LONDON, March 14 (Xinhua) -- Researchers have developed a cost-effective way of harnessing solar power to produce hydrogen from biomass, according to a study released Tuesday by the University of Cambridge.
Biomass has been a source of heat and energy since the beginning of recorded history. Lignocellulose is the main component of plant biomass and up to now its conversion into hydrogen has only been achieved through a gasification process which uses high temperatures to decompose it fully.
A team of researchers at the University of Cambridge designed a new method that could carry out the conversion in a simple and cost-effective way.
The new technology relies on a simple photocatalytic conversion process. Catalytic nanoparticles are added to alkaline water in which the biomass is suspended.
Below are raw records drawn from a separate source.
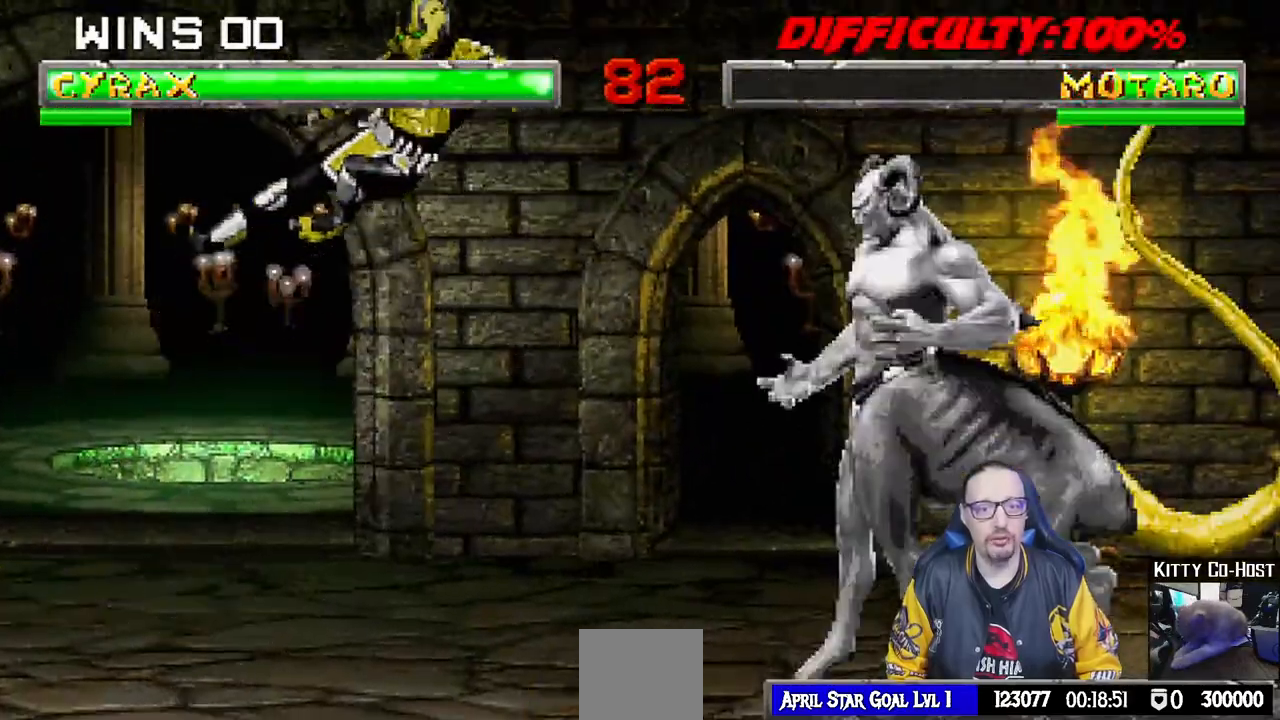
{"dt_ms": 500, "buttons": ["L1", "DPAD_UP", "DPAD_RIGHT"], "left_stick": "center", "right_stick": "center", "events": [[283, "DPAD_RIGHT", "down"], [300, "L1", "down"], [467, "DPAD_UP", "down"]]}
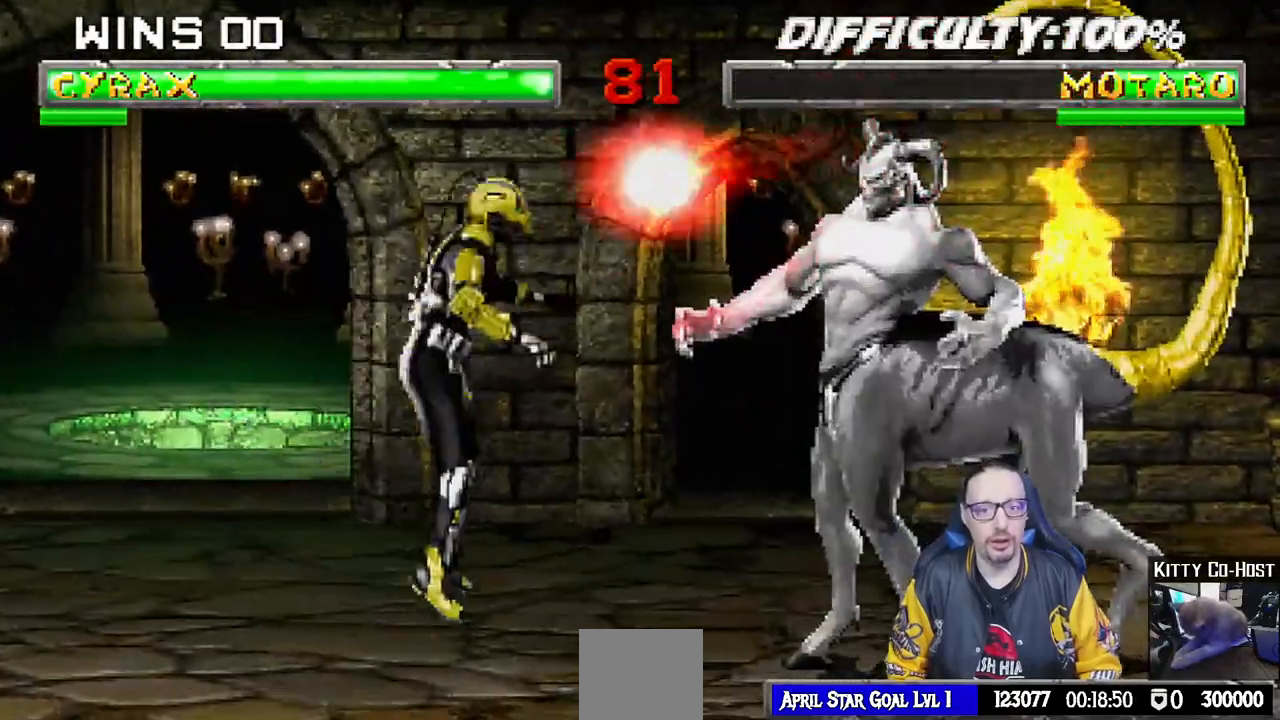
{"dt_ms": 500, "buttons": ["L1", "R1", "DPAD_DOWN", "DPAD_LEFT"], "left_stick": "center", "right_stick": "center"}
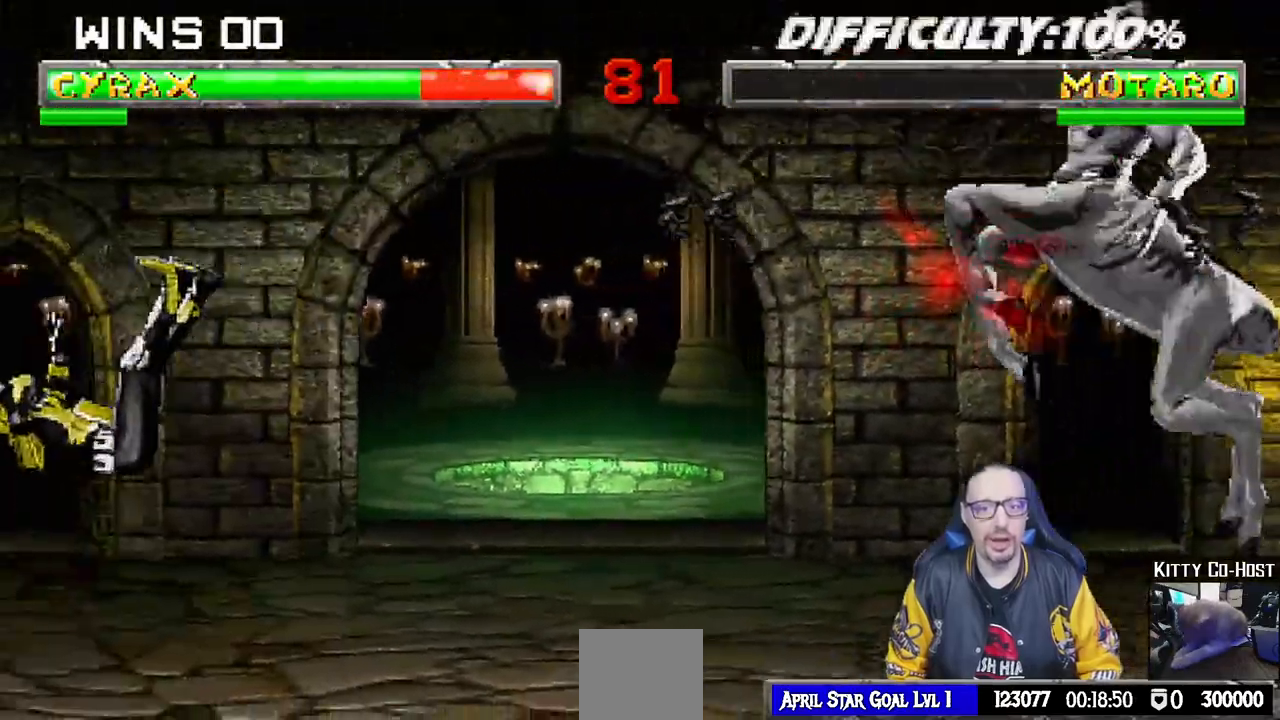
{"dt_ms": 1000, "buttons": ["R1"], "left_stick": "center", "right_stick": "down"}
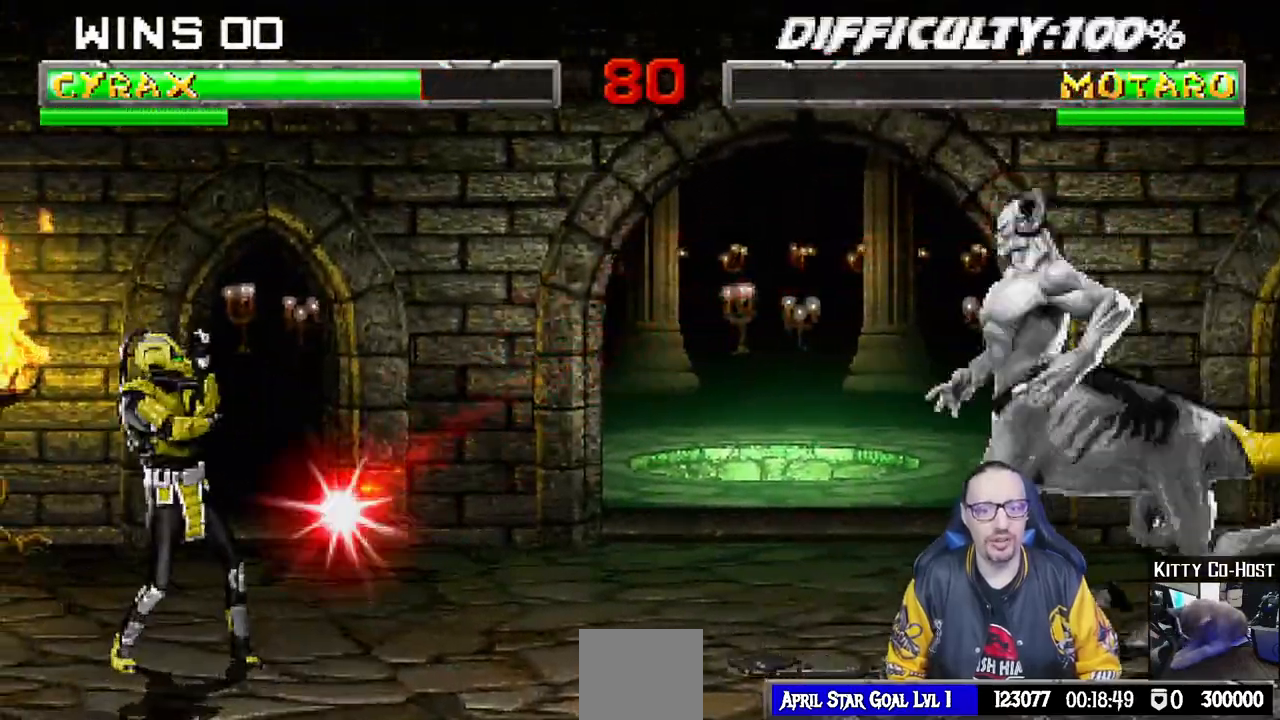
{"dt_ms": 500, "buttons": ["R1"], "left_stick": "center", "right_stick": "down", "events": [[300, "right_stick", "center"], [383, "right_stick", "down"]]}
This is then placed in front of a light in the lab which mimics solar light.
The solution is ideal for absorbing this light and converting the biomass into gaseous hydrogen which can then be collected and used for power.
"There's a lot of chemical energy stored in raw biomass, but it's unrefined, so you can't expect it to work in complicated machinery, such as a car engine. Our system is able to convert the long, messy structures that make up biomass into hydrogen gas, which is much more useful," said David Wakerley, one of the authors of the study.
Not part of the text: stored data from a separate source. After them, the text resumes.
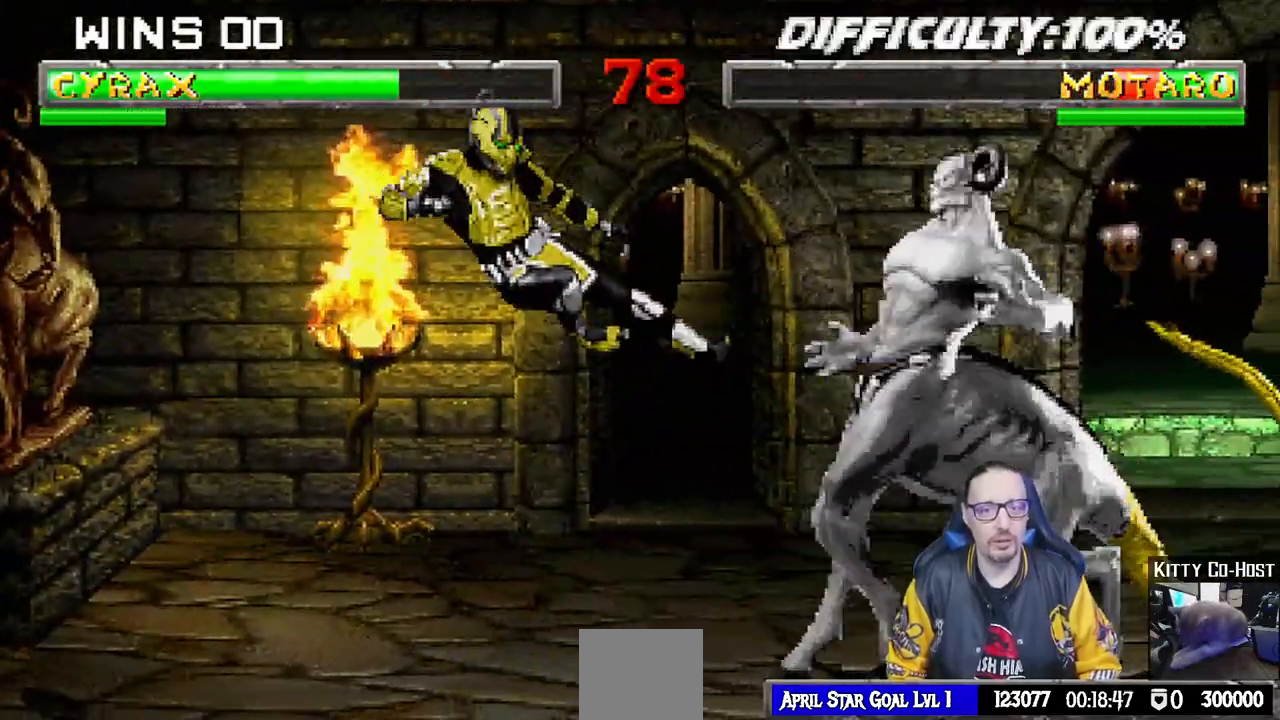
{"dt_ms": 500, "buttons": ["TRIANGLE"], "left_stick": "center", "right_stick": "center", "events": [[33, "DPAD_RIGHT", "down"], [83, "L1", "down"], [100, "right_stick", "center"], [217, "DPAD_UP", "down"], [233, "TRIANGLE", "down"], [383, "DPAD_RIGHT", "up"], [383, "DPAD_UP", "up"], [400, "L1", "up"]]}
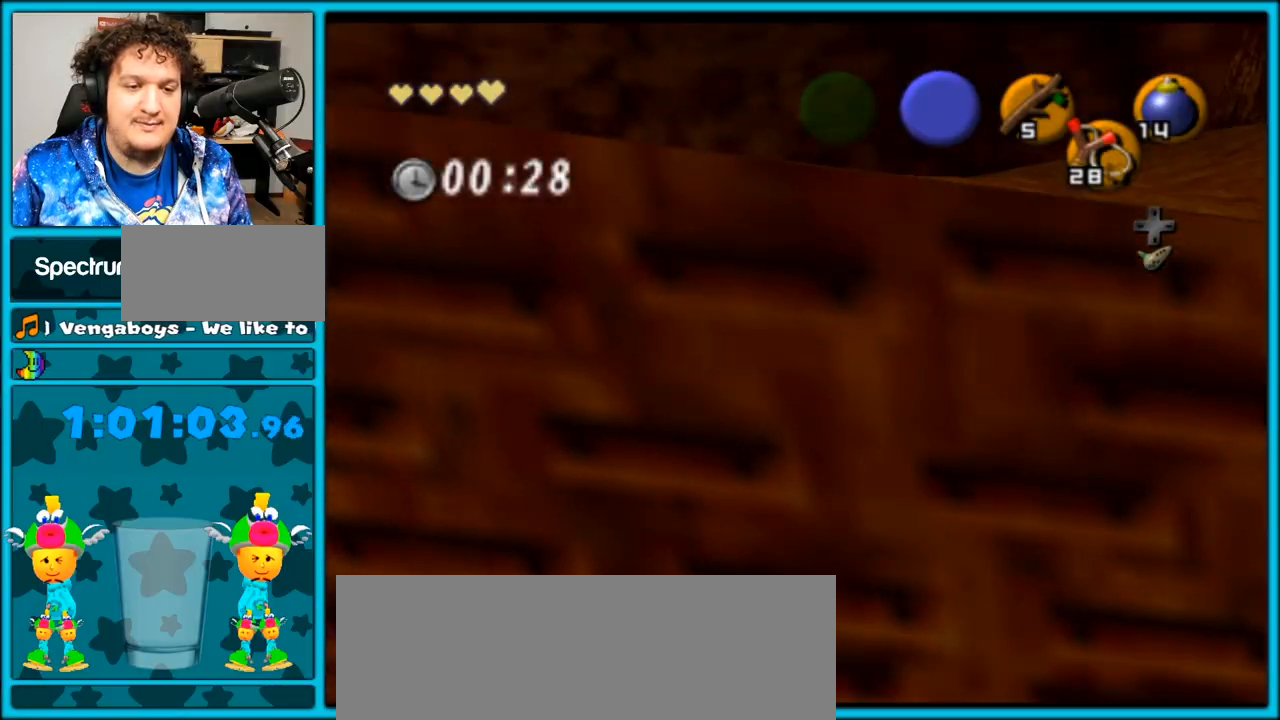
Gameplay with a controller (Nintendo layout); each line is a JSON object with the inputs held at the frame after it. "events" lists button and stick changes between this image and that frame as [ms after this image, input, new state], when the widget could be followed in between. Not read: L3 R3.
{"buttons": [], "left_stick": "up", "right_stick": "center", "events": []}
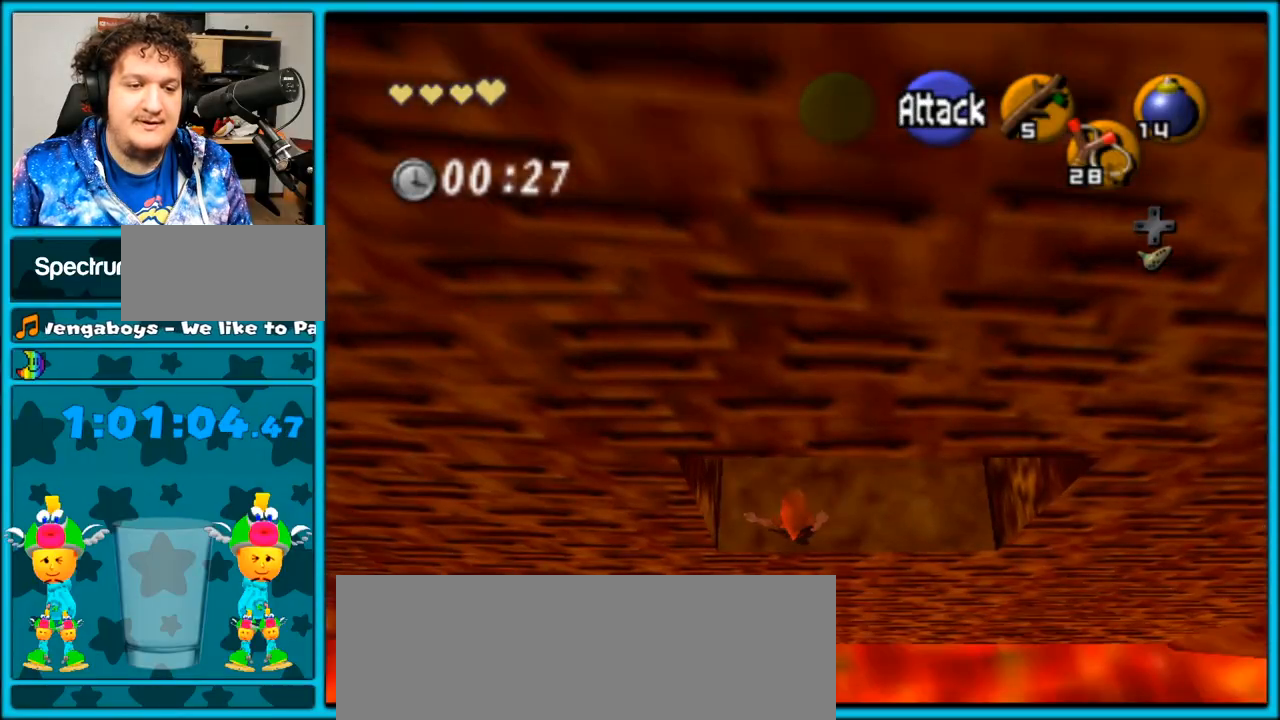
{"buttons": [], "left_stick": "up", "right_stick": "center", "events": []}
The team used different types of biomass in their experiments. The biomass didn't require any processing beforehand.
"Our sunlight-powered technology is exciting as it enables the production of clean hydrogen from unprocessed biomass under ambient conditions. We see it as a new and viable alternative to high temperature gasification and other renewable means of hydrogen production," said another of the study's authors, Erwin Reisner.
The study has been published in the journal Nature Energy.